_Texto fornecido:_
#####
O GLOBO
26/3/2012
A reciprocidade de tratamento é tradicional princípio da liturgia diplomática. Esse pressuposto consagrado nas relações entre as nações - econômicas e migratórias, entre outras - é determinante para estimular o equilíbrio e afastar tensões na convivência entre os países, colaborando para mantê-la em desejável harmonia. É hipocrisia, por exemplo, cobrar de uma parceria obediência a normas de bom trato (ou de acolhimento) se o outro lado da fronteira não é contemplado com o respeito ao protocolo da civilidade. Esse preceito, por óbvio, fica sujeito a restrições quando estão em jogo interesses maiores do Estados, que devem ser resguardados - casos, entre outros, que envolvam ameaças à soberania, à segurança nacional ou ao bem-estar de um povo.
Não é o que se tem observado no tratamento que o governo da Espanha tem imposto a cidadãos do Brasil em visita àquele país. De acordo com dados do Itamaraty, desde 2007 quase dez mil brasileiros foram impedidos, pelos organismos de controle de migração, de entrar legalmente em território espanhol. Somente em 2011 (entre janeiro e agosto) chegou a 1.005 o número de barrados pelas autoridades alfandegárias.
Como nenhum dos dois países exige visto de entrada, as medidas que restringem a entrada de brasileiros no país europeu muitas vezes resvalam para o terreno do inexplicável - e, não poucas vezes, são adotadas com o atropelamento do bom-senso e, pior, da preservação do respeito com que se deve distinguir o próximo. Já se registraram casos de professores brasileiros que foram deportados de aeroporto espanhol quando estavam em trânsito para Lisboa; em 2003, uma pesquisadora da USP ficou três dias detida num sala exígua, com outras trinta pessoas. No fim do mês passado, a aposentada Dionísia Rosa da Silva, de 77 anos, permaneceu retida por três dias no Aeroporto de Barajas, em Madri, antes de ser embarcada de volta ao Brasil.
Em razão destes antecedentes, é correta a decisão do governo brasileiro de dispensar igual tratamento a viajantes espanhóis em visita ao país. Embora a aplicação da legislação migratória pelos organismos da Espanha, no caso de brasileiros retidos por supostos embaraços legais, não poucas vezes tenha tangenciado a adoção de práticas abusivas, não é o caso de defender, na adoção do princípio da reciprocidade em território nacional, a mesma postura de agentes públicos de além-mar.
#####
_Dados fornecidos:_
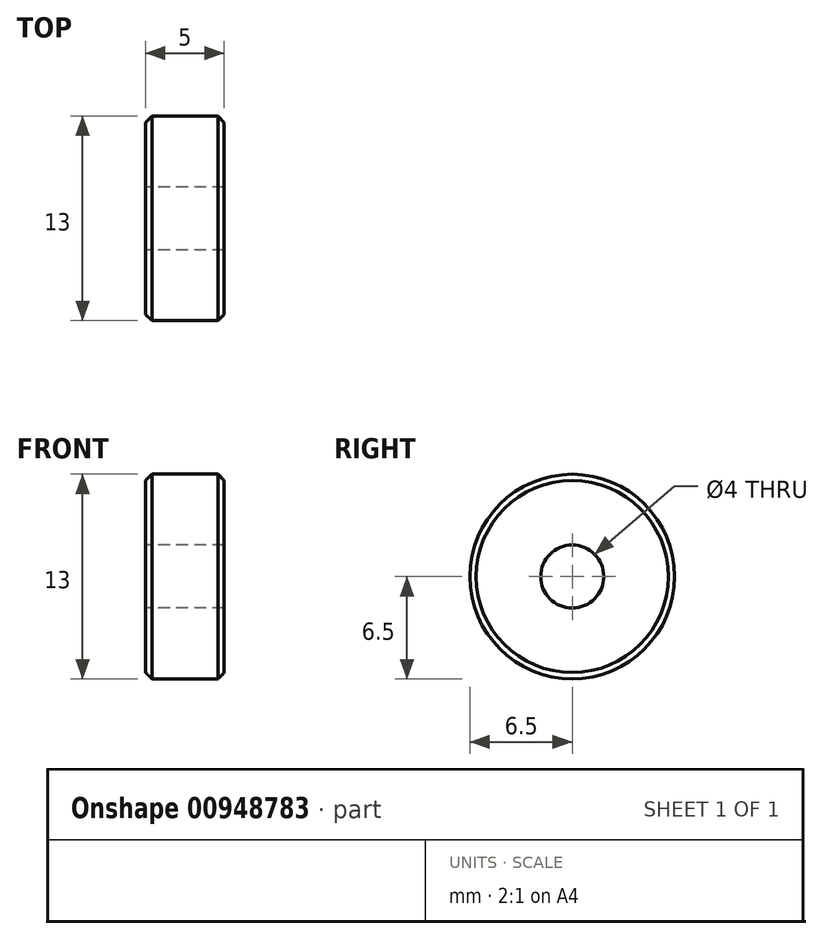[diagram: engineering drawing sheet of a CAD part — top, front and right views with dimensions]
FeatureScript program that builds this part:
#####
_Instruções e requisitos:_ De acordo com o texto fornecido, quantos brasileiros foram barrados pelas autoridades espanholas entre janeiro e agosto de 2011?

_Resposta ao exercício:_ 1.005 brasileiros.